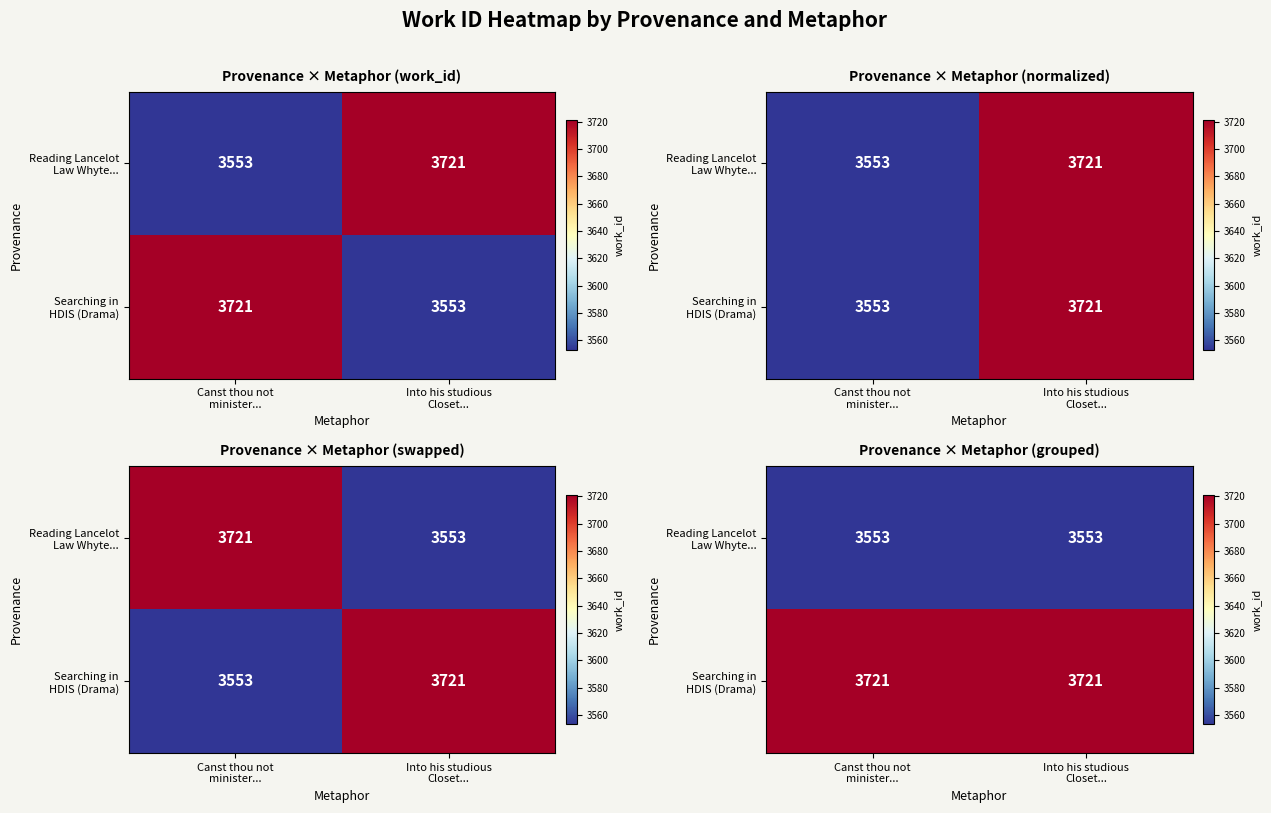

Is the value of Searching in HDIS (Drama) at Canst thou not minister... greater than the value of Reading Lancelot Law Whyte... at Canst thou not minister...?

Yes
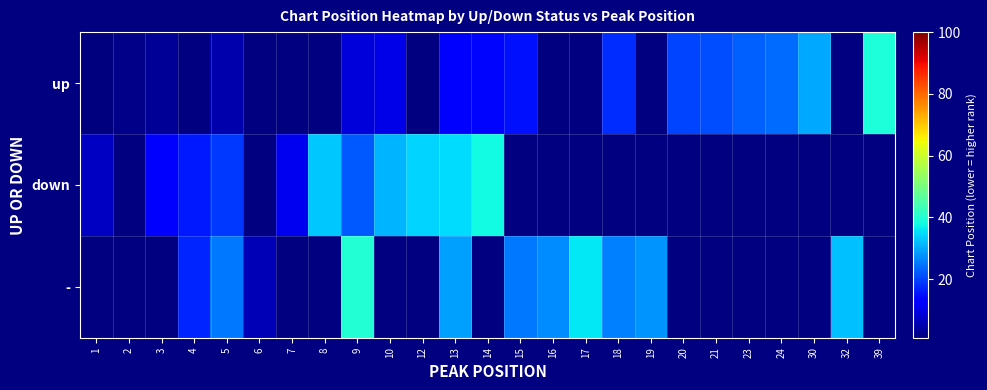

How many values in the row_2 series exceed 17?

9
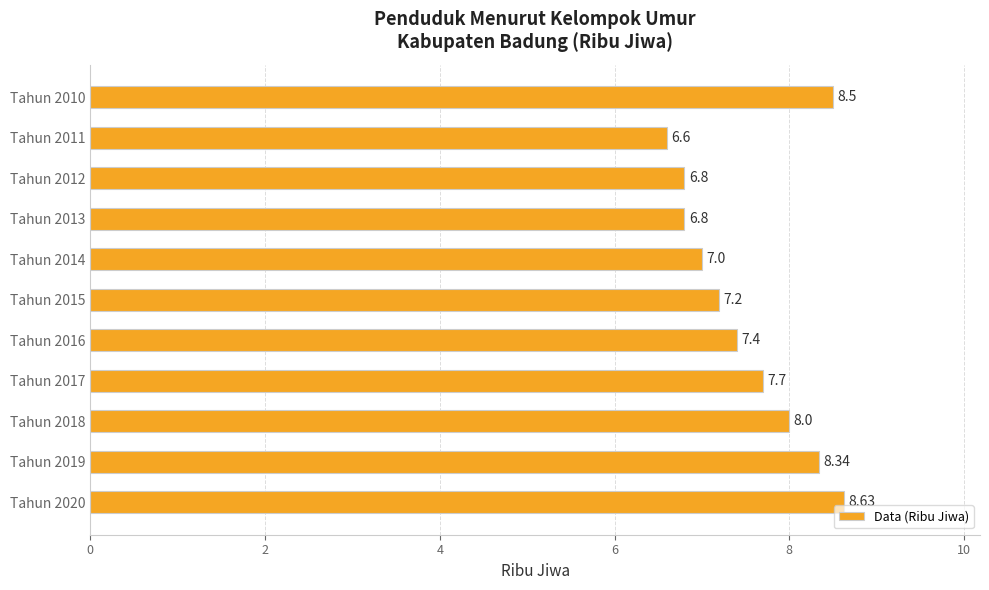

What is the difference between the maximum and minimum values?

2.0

-- -- --

PROBLEM DESCRIPTION ▸ Which lines in the data contain the word "values"? Show each of them in full.

REPLY TO THE TASK ▸
How many values in the row_2 series exceed 17?
What is the difference between the maximum and minimum values?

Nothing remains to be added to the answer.